The company built an AI system to scan CVs and score them according to their relevance to a job description. The interview process is also streamlined through AI, with the system providing interviewers with relevant questions to ask. “I no longer need a super knowledgeable person to do the first line of interviews because AI can help ask the right questions,” said HCLTech’s Gunter.
“The whole recruitment process was very manual and needed a lot of labour,” he added. “Now we can process more CVs on any given day, and we can process more people through interviews and the validation process. Before even coming to our technical people, we can filter out people who are not right for the job.”
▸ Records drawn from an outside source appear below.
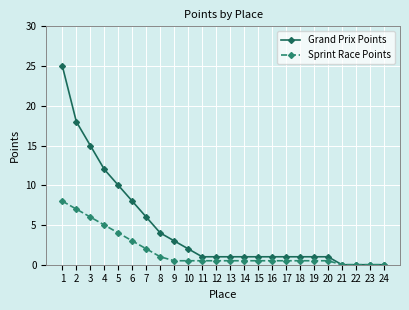

True or false: Sprint Race Points has a value of 0.0 at 23.

True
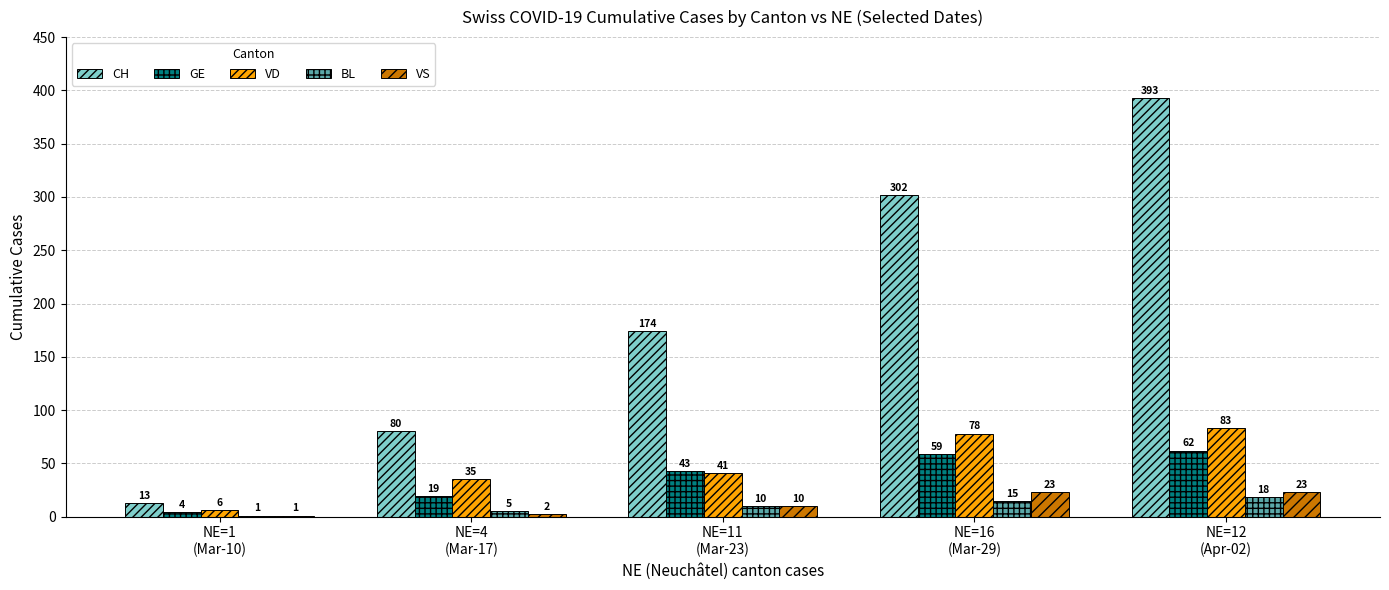

Which series has the largest total across all categories?

CH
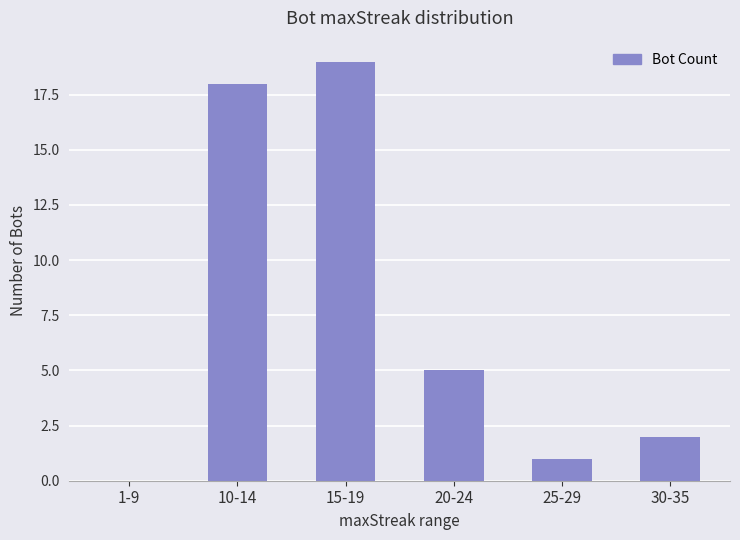

Is it true that the value at 25-29 is 1?

True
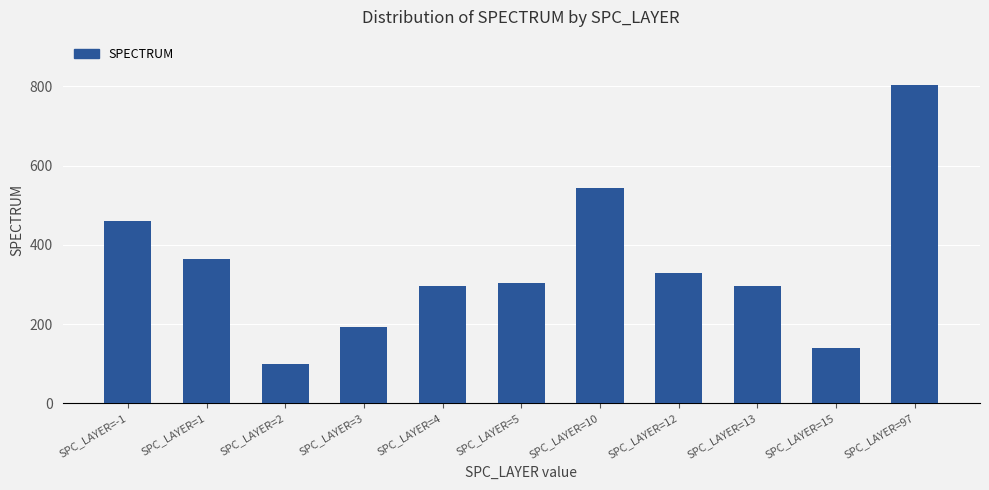

Does the chart contain any negative values?

No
AI is also assisting HCL in the business-critical role of responding to proposed opportunities.
“Customers have a lot of requests, either for information, through requests for information (RFIs), or requests for proposals (RFPs). A lot of the questions in these RFIs and RFPs are very common across many customers, so we’ve now built a system which can create these responses from past data,” said Gunter.
“Over many years, we have responded to many RFPs, and we’ve been able to comb through all that, and now we have well-articulated and well-composed AI responses.”
He said the response time is much better, and the quality of responses has improved and become less dependent on the specific person doing the job.
“There will, however, be nuances of that specific context for the customer asking, and that part is where people can be creative and focus on showing that customer-specific problem,” he added.